An unannounced release includes a show filmed just weeks ago at Dave Chappelle’s alma mater, following his latest controversy.
In what is a curious surprise arrival from Netflix, on Thursday the streaming service offered up a new stand-up special from one of our most important comedians – “Dave Chappelle: What’s In A Name?” In keeping with his infamous inflexibility, Chappelle addresses head-on the most recent controversy of sorts to surround him. What makes this release notable is not only how he addresses things, but where.
Recently, the news came out that the comedian was to be honored by the school he had attended in Washington D.C., The Duke Ellington School for the Arts. The announcement last fall was that a theater would be named after Chappelle, but then he staged a question-and-answer session with students from the school and faced significant resistance. This was a result of the then swirling social outrage to his Netflix release “The Closer.”
The students had challenged the comedian over his program, echoing many of the words heard in the media from offended groups and activists. After the session, Chappelle was affected and on the night of the ceremony to announce the re-naming, he came out to announce that he was refusing the offer.
In the new special, Dave spends much of the time detailing his past, and what the school meant to him. In one portion, he poignantly talks about the difficulty of leaving a rough institution in the era of the crack epidemic in D.C., describing the array of strange faces at Ellington as “refugees from the neighborhood schools.” He also touches on the time he quit his Comedy Central program, and rebuilding his career in the name of the art.
About 30 minutes in, he begins to describe the recent news regarding his cherished school. In discussing that Q & A session he explains how he fielded the criticism about his special and asked the students, “I remember I said to them, ‘what do you think I did wrong?’ – and a line formed.” He then describes what transpired, and what the problem specifically had been.
“These kids said everything about gender and this, that, and the other, but they didn’t say anything about art. But that one, that day – boy, that day, they hurt me. When I heard those talking points coming out of these kids’ faces, that really, sincerely hurt me. Because I know those kids did not come up with those words – I’ve heard those words before. These kids didn’t understand that they were instruments of oppression.”
Then Dave moves on to the important aspect of what he does, and why that is so important. He instills a cold fact that the auditorium would be wise to digest–that they should be doing the opposite of constricting expression because they are actually constricting art.
“The more you say I can’t say something, the more urgent it is for me to say it. It has nothing to do with what you’re saying I can’t say. It has everything to do with my right – my freedom – of artistic expression.”
He talks about making the announcement on stage he decided to pass on having the building rechristened in his honor.

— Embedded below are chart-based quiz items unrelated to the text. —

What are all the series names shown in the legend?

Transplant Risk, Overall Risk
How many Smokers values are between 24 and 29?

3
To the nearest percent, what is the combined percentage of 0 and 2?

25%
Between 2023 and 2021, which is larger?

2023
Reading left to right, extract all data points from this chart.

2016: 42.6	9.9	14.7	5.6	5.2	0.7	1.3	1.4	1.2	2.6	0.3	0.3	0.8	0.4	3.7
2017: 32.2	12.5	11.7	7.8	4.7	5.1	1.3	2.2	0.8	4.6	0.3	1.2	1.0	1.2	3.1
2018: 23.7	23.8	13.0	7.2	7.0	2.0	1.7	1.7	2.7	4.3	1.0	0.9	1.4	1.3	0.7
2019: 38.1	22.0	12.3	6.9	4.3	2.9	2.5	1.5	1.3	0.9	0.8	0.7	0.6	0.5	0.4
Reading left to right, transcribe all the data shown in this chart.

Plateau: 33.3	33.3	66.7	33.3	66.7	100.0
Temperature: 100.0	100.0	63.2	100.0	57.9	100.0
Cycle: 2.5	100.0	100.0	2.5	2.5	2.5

So he said, rather than giving this building his name, he was giving the students his message. He announced that, instead, the building would be referred to as The Theater For Artistic Freedom & Expression. As he unveiled this new title, he received a standing ovation.
This 40-minute special is not a typical stand-up, obviously; it is a lesson plan. Chappelle shows how to handle the left’s hyperbolic social reactions. You do not need to cower and shrink. Standing up for yourself, your freedoms, and your position is a noble effort, and it takes some strength. But in the end, doing the right thing beats back the hordes.
Chappelle shows us those hordes only have their outrage; they do not have any weight. Your content and character will make those hectoring masses shrivel.